Yuni tersenyum geli, lalu berkata, “Jodohin gue sama abang lo juga udah cukup, Jen.”
Mendengar perkataan tersebut, Jenny langsung melayangkan tatapan horror. “Yuni, lo boleh minta apa pun sama gue. Tapi, kalau lo jadi kakak ipar gue?” jeda Jenny menggeleng dengan bergidik ngeri. “Terbayang pun rasanya merinding. Asli, kita berdua itu cuma bisa sahabatan. Enggak bisa lebih.”
“Baru kali ini gue tertolak,” keluh Yuni mempoutkan bibirnya kecewa.
Jenny memutar bola matanya malas. “Udah, jangan kebanyakan halu. Mendingan sekarang lo makan. Nanti keburu makanannya dingin. Enggak enak.”
Setelah puas bersenda gurau tanpa melibatkan perasaan, akhirnya Jenny dan Yuni pun duduk di meja makan kecil. Keduanya terlihat saling menikmati makan malam dengan sesekali mengambil nuget yang telah disiapkan oleh Jenny.
Tak lama kemudian, makan malam pun selesai. Jenny dan Yuni terlihat menyandarkan tubuhnya nyaman merasakan perutnya penuh dengan diakhiri sendawa pelan. Membuat keduanya saling tertawa satu sama lain.
Ketika Jenny bangkit untuk mencuci piring, Yuni memilih untuk pindah ke ruang tengah. Seperti biasa, ia akan melihat keadaan rumah yang hanya dihuni oleh satu gadis. Akan tetapi, keadaan benar-benar bersih membuat Yuni tersenyum puas.

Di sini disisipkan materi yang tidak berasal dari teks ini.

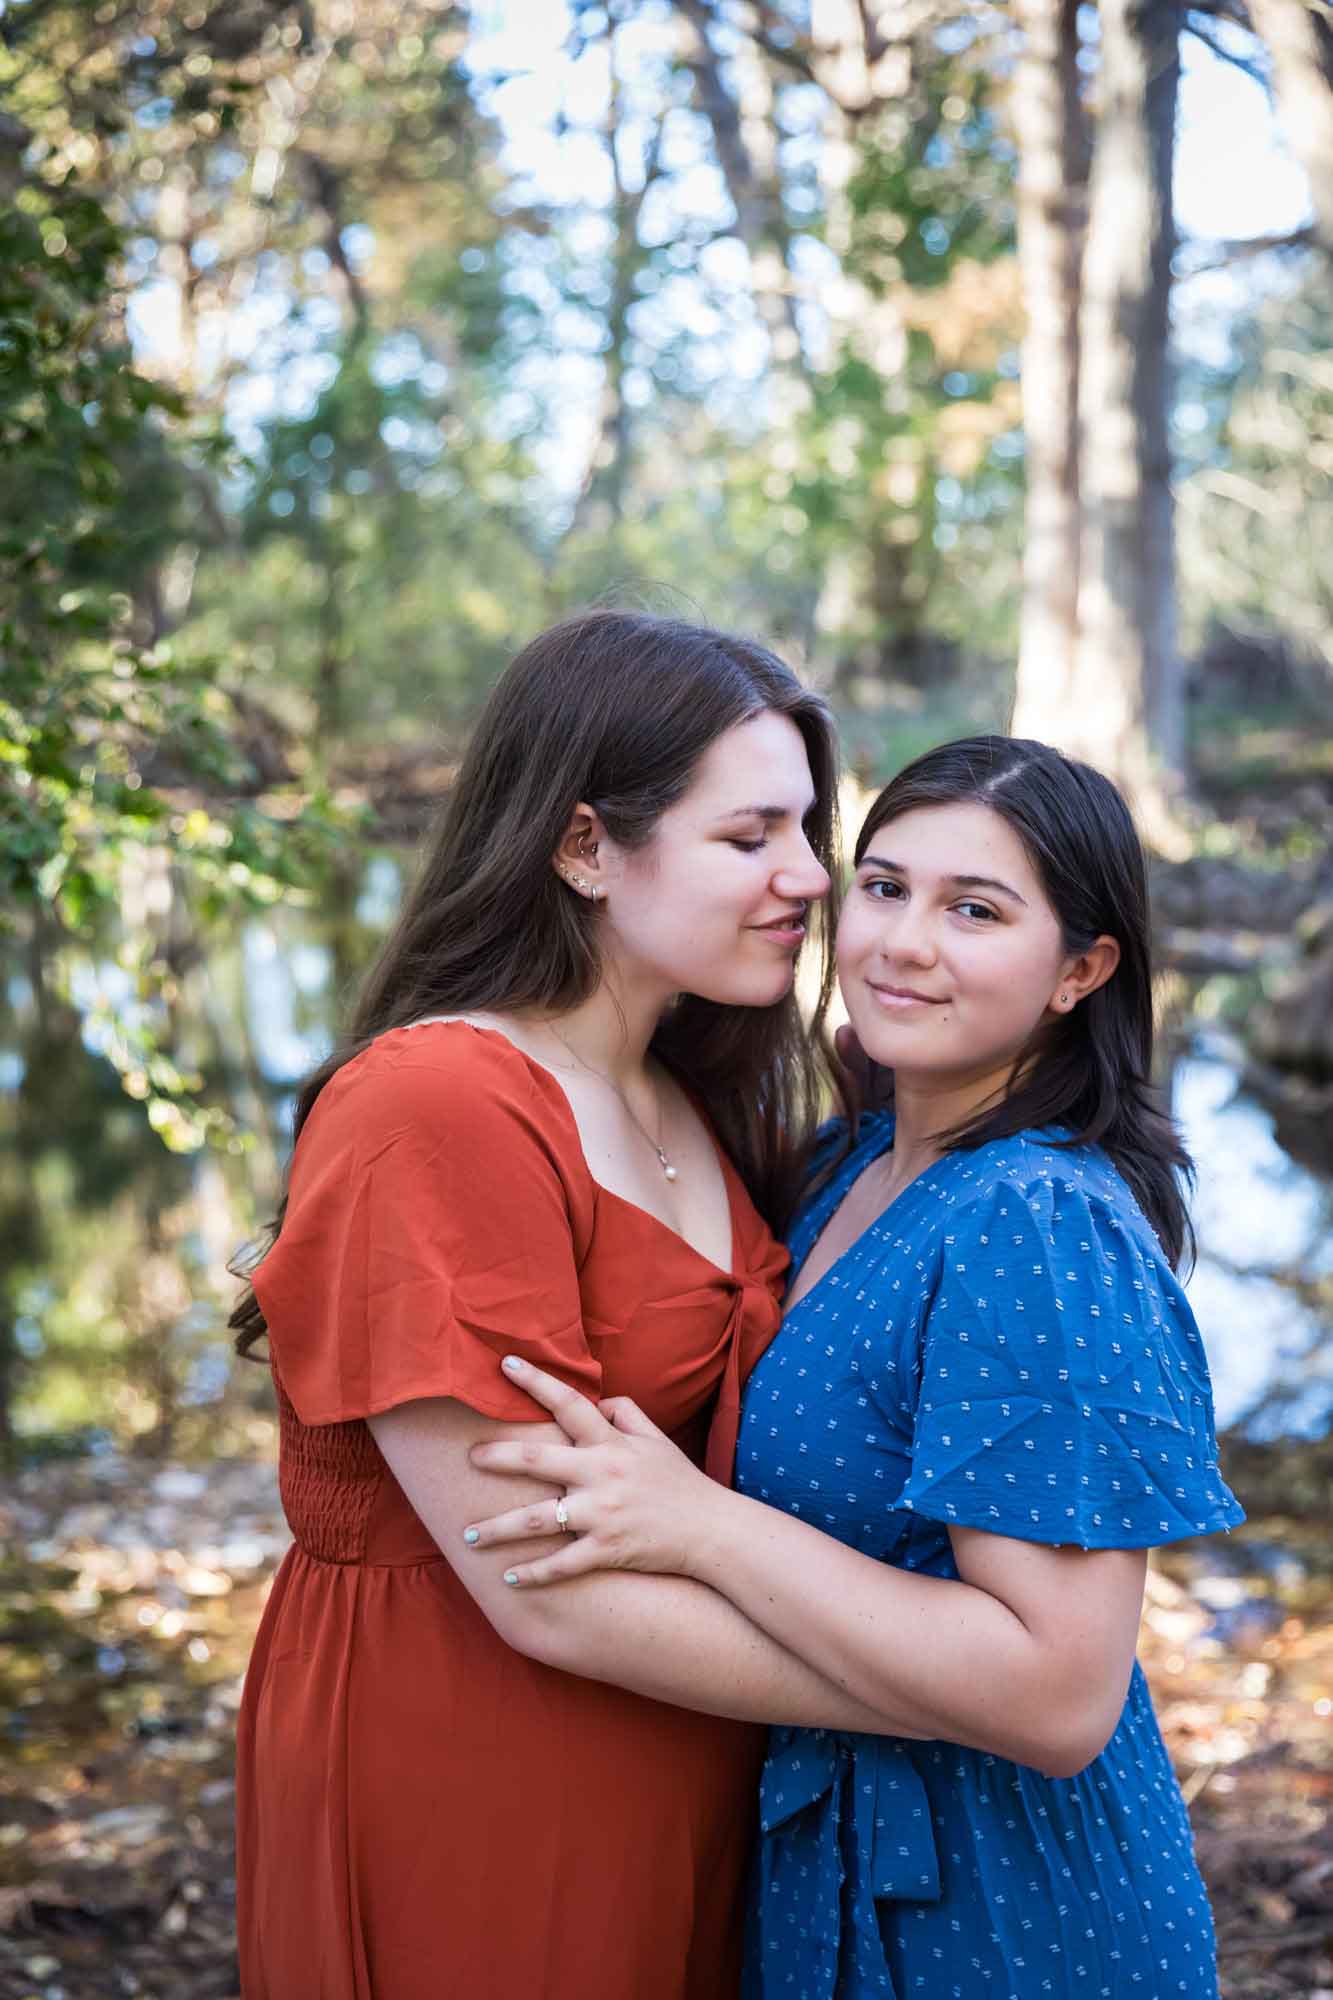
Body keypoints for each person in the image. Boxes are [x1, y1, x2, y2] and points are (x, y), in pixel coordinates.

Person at [464, 735, 1244, 2000]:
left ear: (1081, 970)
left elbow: (1058, 1691)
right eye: (883, 887)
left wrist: (701, 1527)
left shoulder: (1034, 1221)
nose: (900, 942)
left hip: (1007, 1911)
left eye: (974, 910)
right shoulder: (851, 1162)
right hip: (835, 1861)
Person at [229, 606, 934, 2000]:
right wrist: (951, 1693)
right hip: (475, 1769)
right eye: (750, 839)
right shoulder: (437, 1104)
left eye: (809, 834)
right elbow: (542, 1593)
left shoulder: (689, 1086)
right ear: (583, 845)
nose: (809, 882)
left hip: (690, 1749)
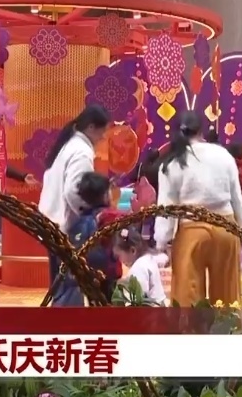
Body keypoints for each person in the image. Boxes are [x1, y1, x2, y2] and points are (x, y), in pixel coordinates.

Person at [154, 110, 242, 307]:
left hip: (192, 232)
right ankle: (228, 325)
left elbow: (166, 208)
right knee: (227, 296)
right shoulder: (223, 155)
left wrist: (162, 241)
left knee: (187, 298)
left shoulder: (172, 163)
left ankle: (190, 327)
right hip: (226, 228)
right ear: (201, 130)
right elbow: (236, 196)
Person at [37, 105, 111, 283]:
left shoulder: (70, 144)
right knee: (68, 287)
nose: (103, 137)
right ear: (91, 127)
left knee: (60, 283)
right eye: (102, 131)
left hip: (51, 223)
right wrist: (86, 215)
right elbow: (74, 190)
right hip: (64, 228)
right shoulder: (81, 151)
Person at [50, 172, 118, 306]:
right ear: (105, 195)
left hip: (87, 274)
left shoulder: (79, 219)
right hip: (107, 273)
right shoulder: (109, 216)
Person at [115, 226, 167, 305]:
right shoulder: (148, 259)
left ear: (133, 251)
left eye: (120, 256)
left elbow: (139, 298)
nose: (120, 260)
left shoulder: (138, 268)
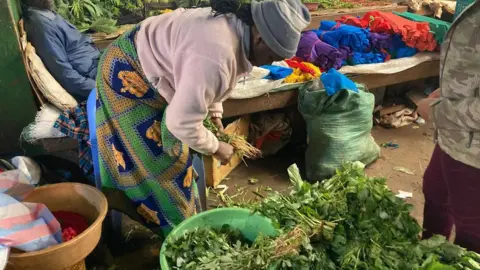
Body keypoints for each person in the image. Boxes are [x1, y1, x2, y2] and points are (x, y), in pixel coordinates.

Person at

“Pasti lagi patroli rumah gue,” tebak Jenny mendesis sinis dan mendudukkan diri di sofa.
Yuni berbalik, lalu mengangguk pelan sembari berkata, “Tumben rumah lo bersih, Jen. Jangan-jangan lo bersihin dulu sebelum gue datang.”
“Emang!” balas Jenny lugas. “Gue malas dengar lo ngomel nanti.”

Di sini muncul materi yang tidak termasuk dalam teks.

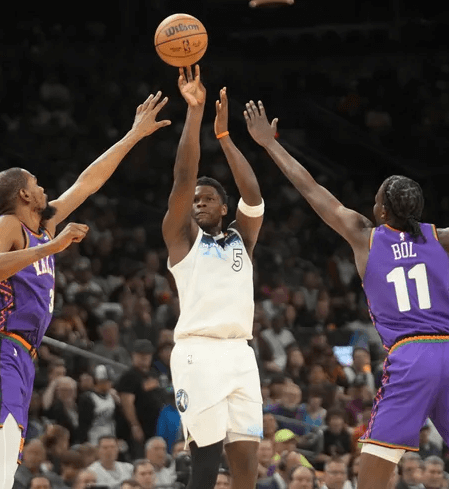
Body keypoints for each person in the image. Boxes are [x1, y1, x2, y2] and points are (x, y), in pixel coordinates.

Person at [243, 99, 449, 489]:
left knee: (377, 463)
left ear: (384, 213)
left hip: (411, 353)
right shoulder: (445, 237)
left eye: (375, 201)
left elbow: (311, 189)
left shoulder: (365, 237)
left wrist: (270, 144)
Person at [0, 91, 170, 489]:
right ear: (23, 194)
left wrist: (133, 135)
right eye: (36, 184)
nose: (44, 189)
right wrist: (51, 248)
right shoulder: (8, 226)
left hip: (19, 356)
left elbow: (87, 183)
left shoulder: (43, 225)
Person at [162, 66, 265, 489]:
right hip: (198, 354)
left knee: (246, 468)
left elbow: (254, 195)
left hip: (241, 354)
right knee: (204, 467)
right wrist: (195, 112)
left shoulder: (242, 238)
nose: (199, 203)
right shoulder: (182, 241)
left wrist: (225, 137)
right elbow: (184, 176)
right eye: (196, 201)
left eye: (209, 199)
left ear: (224, 208)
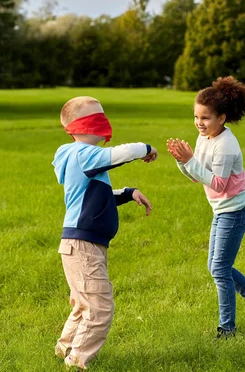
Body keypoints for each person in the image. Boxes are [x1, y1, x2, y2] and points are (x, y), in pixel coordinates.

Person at [167, 76, 245, 339]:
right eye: (196, 117)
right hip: (222, 210)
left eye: (205, 118)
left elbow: (218, 184)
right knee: (218, 267)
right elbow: (197, 176)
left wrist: (190, 160)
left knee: (219, 268)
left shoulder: (227, 144)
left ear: (222, 118)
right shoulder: (204, 138)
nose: (199, 123)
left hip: (236, 210)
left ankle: (227, 328)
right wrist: (182, 162)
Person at [52, 96, 158, 369]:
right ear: (77, 127)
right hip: (83, 244)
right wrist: (145, 148)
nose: (104, 121)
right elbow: (119, 154)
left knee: (83, 304)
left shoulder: (81, 159)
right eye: (95, 117)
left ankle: (64, 348)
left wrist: (128, 193)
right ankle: (76, 361)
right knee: (100, 308)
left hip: (81, 243)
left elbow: (97, 194)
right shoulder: (83, 154)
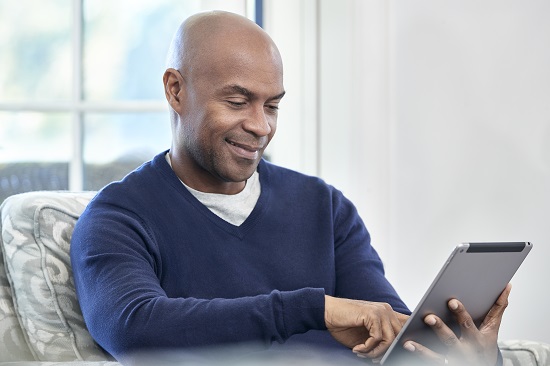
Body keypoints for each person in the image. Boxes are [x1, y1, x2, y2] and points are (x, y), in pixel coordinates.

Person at [70, 10, 509, 365]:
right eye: (237, 102)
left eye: (273, 105)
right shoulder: (118, 218)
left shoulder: (325, 207)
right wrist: (316, 309)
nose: (260, 126)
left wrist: (468, 356)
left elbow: (388, 333)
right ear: (175, 90)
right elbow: (135, 329)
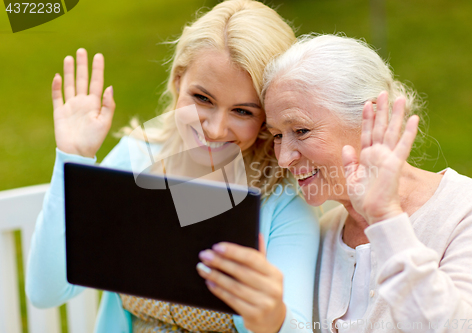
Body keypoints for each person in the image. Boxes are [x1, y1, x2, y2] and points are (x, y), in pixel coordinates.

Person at [25, 2, 320, 333]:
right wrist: (73, 156)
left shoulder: (282, 203)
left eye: (243, 111)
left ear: (267, 118)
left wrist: (269, 317)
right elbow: (46, 291)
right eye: (203, 98)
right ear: (178, 80)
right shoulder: (135, 162)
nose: (216, 129)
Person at [262, 34, 472, 332]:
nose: (284, 158)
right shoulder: (319, 234)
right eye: (277, 135)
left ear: (372, 118)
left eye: (301, 130)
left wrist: (386, 220)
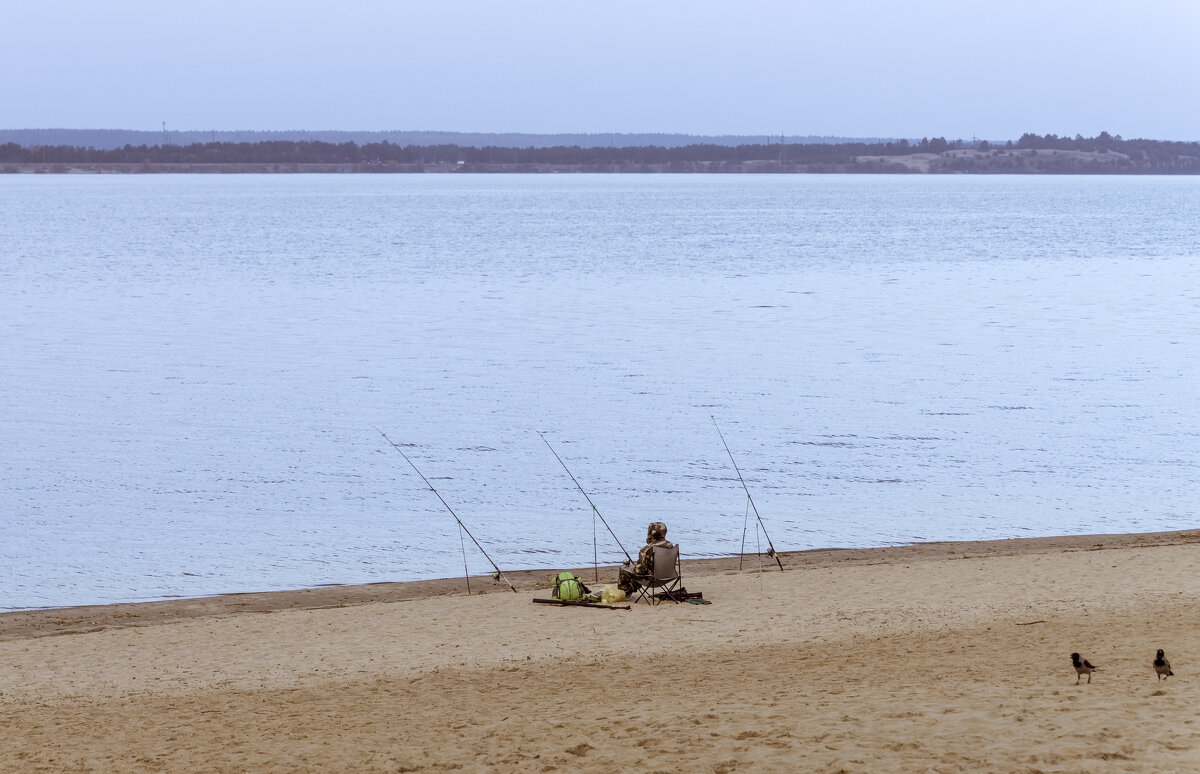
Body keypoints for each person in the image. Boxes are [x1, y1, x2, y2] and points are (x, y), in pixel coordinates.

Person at [617, 521, 674, 594]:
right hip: (668, 576)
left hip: (651, 579)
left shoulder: (646, 549)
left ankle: (626, 593)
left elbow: (639, 572)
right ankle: (632, 587)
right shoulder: (670, 545)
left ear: (651, 533)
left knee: (624, 569)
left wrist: (633, 567)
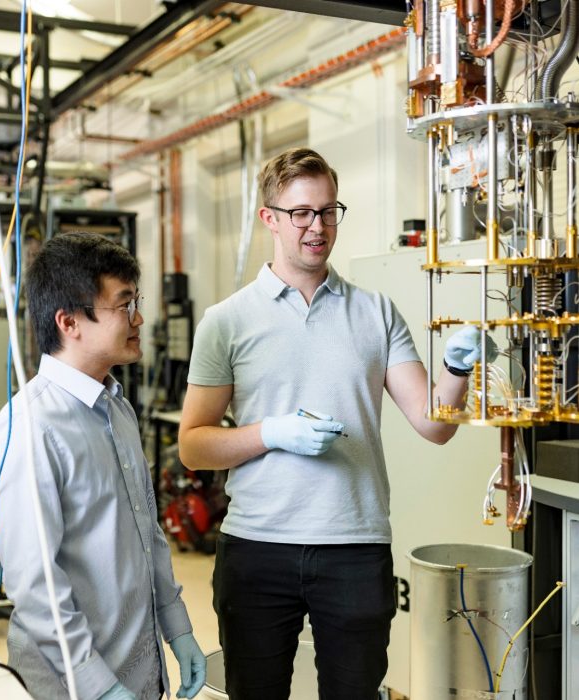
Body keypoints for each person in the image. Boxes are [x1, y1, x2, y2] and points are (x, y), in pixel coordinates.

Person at [178, 147, 496, 699]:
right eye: (300, 212)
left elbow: (434, 424)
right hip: (257, 547)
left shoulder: (375, 312)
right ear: (269, 218)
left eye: (328, 211)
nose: (317, 227)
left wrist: (455, 368)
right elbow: (193, 445)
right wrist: (270, 434)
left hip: (354, 544)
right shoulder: (225, 322)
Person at [0, 232, 206, 700]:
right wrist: (96, 686)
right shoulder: (29, 429)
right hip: (69, 686)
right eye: (123, 305)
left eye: (135, 301)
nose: (138, 318)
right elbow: (35, 583)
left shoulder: (116, 408)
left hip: (139, 670)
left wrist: (176, 626)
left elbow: (148, 533)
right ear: (69, 322)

“Ya iyalan! Masa rumah cewek kotor banget,” balas Yuni tertawa pelan.
Jenny menggeleg pelan. “Yang penting sekarang udah bersih, jadi lo enggak perlu patroli segala. Karena gue langsung sadar diri.”
Dengan merasa puas akan lingkungan rumah tersebut, Yuni pun mendudukkan diri di samping sahabatnya. Kedua gadis itu tampak saling bersandar satu sama lain.
“Jen, gimana perasaan lo kerja jauh dari Delvin?” celetuk Yuni setelah beberapa saat terdiam.
Jenny menautkan kedua alisnya bingung, lalu membalas, “Enggak ada yang aneh. Cuma ngerasa sepi aja. Karena biasanya dia yang ngimbangi gue, tapi sekarang malah gue yang harus ngimbangi para senior.”
“Iya, sih. Gue juga awalnya ngerasa begitu. Secara kita satu tim sama petugas yang pengalamannya udah puluhan tahun. Sedangkan kita baru aja nyentuh dua ketertiban,” gumam Yuni mengangguk setuju. “Tapi, gue rasa kalau di balik ini semua akan ada sesuatu yang menguntungkan. Karena kita berdua pasti dapat pandangan lain dari para senior yang ada di sana.”